KAISER GROUP HOLDINGS ANNOUNCES WITHDRAWAL OF PROPOSED EXCHANGE OFFER AND PLANS FOR PREFERRED STOCK REDEMPTION

        FAIRFAX, VA December 11, 2002—Kaiser Group Holdings, Inc. (OTCBB: KGHI) announced that it has decided to withdraw the Company's proposed exchange offer of notes for preferred stock and proceed with a redemption of $15,519,020 liquidation preference of its Series 1 Redeemable Cumulative Preferred Stock on or about January 31, 2003. Based on recent advice of favorable distributions from Kaiser-Hill Company, LLC for the fourth quarter of 2002, this planned redemption is for $3 million more than the previously planned redemption, announced on November 15, 2002. The redemption, which will leave a balance of approximately $47 million liquidation preference of Series 1 Redeemable Cumulative Preferred Stock outstanding, will be on a pro rata basis, in accordance with the terms of the Series 1 Redeemable Cumulative Preferred Stock.

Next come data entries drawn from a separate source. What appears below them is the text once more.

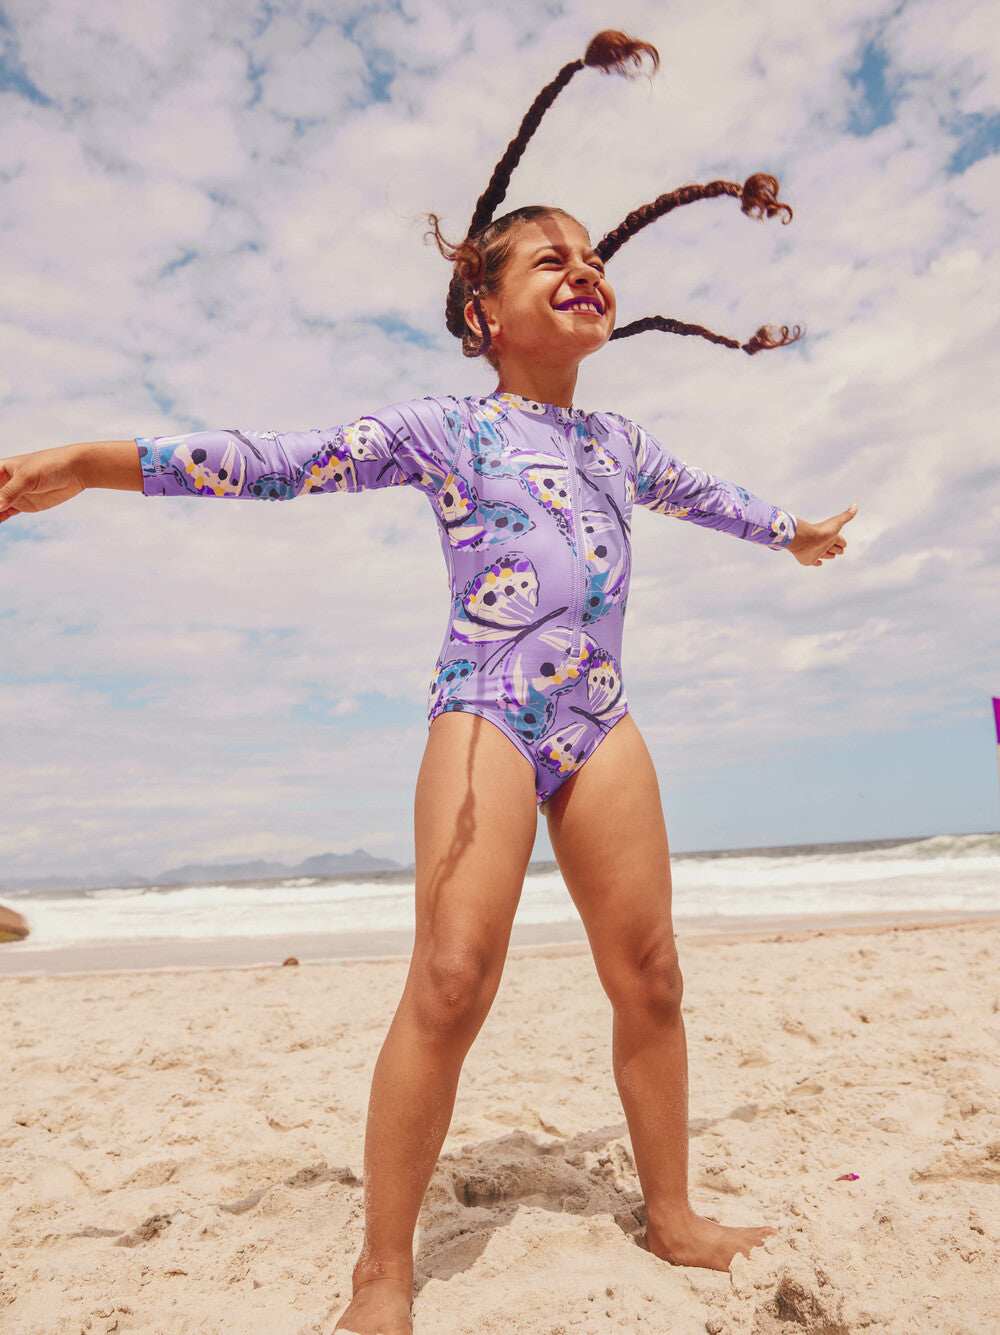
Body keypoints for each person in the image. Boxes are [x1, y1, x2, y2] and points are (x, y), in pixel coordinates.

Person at [0, 30, 857, 1335]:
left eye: (591, 254)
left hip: (602, 720)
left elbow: (710, 496)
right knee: (453, 974)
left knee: (653, 974)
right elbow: (270, 460)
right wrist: (89, 460)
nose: (582, 267)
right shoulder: (442, 428)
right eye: (548, 257)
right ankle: (383, 1273)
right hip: (487, 712)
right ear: (483, 313)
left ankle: (673, 1214)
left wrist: (791, 532)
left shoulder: (620, 440)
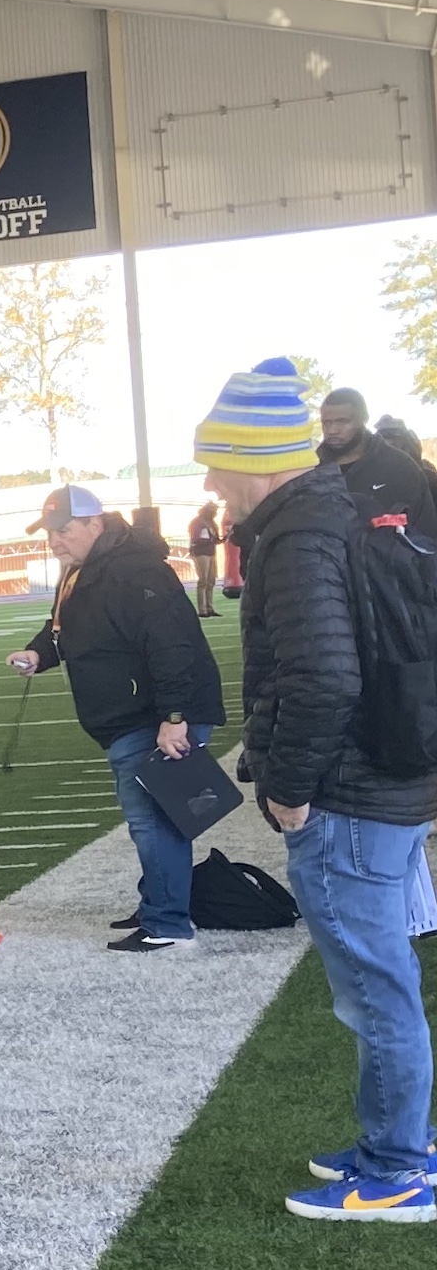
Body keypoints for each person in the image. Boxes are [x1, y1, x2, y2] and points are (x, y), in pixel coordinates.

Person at [197, 357, 437, 1222]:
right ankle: (391, 1144)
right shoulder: (337, 510)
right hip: (391, 779)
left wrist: (289, 786)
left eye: (217, 460)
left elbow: (324, 675)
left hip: (348, 792)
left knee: (376, 988)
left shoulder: (296, 536)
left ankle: (401, 1166)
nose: (212, 481)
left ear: (258, 459)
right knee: (385, 981)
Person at [7, 485, 225, 953]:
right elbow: (63, 628)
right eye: (50, 532)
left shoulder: (135, 571)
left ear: (95, 524)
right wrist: (38, 654)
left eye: (63, 530)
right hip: (133, 715)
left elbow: (172, 646)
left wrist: (174, 715)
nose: (55, 542)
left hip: (151, 716)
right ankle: (159, 905)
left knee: (153, 820)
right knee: (152, 817)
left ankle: (167, 920)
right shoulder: (86, 571)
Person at [320, 387, 436, 532]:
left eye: (342, 422)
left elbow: (427, 535)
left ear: (364, 419)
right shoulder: (309, 470)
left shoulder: (401, 468)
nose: (332, 430)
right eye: (326, 423)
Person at [373, 414, 437, 504]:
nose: (388, 445)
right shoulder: (370, 476)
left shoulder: (426, 476)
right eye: (384, 439)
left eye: (394, 442)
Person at [187, 502, 224, 619]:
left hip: (210, 552)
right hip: (200, 553)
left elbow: (215, 538)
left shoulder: (210, 523)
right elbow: (196, 539)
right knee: (203, 581)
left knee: (211, 581)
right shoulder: (197, 522)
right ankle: (202, 609)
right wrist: (212, 540)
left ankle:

        The Company's decision not to proceed at this time with an exchange offer of notes for at least some of its Series 1 Redeemable Cumulative Preferred Stock is based on changed circumstances since the filing of the registration statement for the exchange offer with the Securities and Exchange Commission on October 18, 2002. These circumstances include (1) the conclusion of the Board of Directors that additional cash would be available for a redemption $3 million larger than that previously planned, (2) the adverse impact of the pendency of the exchange offer, under applicable SEC rules, on the Company's ability to effect promptly the planned redemption of its Series 1 Redeemable Cumulative Preferred Stock, (3) the expression of concerns by some holders of its Series 1 Redeemable Cumulative Preferred Stock as to the terms of the proposed exchange as set forth in the registration statement filed with the SEC on October 18, 2002, and (4) the Company's current belief that events and operating results during 2003 might make it possible for the Company to make another substantial redemption of the Series 1 Redeemable Cumulative Preferred Stock by the end of 2003 or in early 2004, which would reduce the tax savings associated with the proposed exchange. Depending on events and operating results during 2003, the Company may reconsider during 2003 an exchange offer of notes for some or all of its Series 1 Redeemable Cumulative Preferred Stock. However, the Company has no present plans to do so.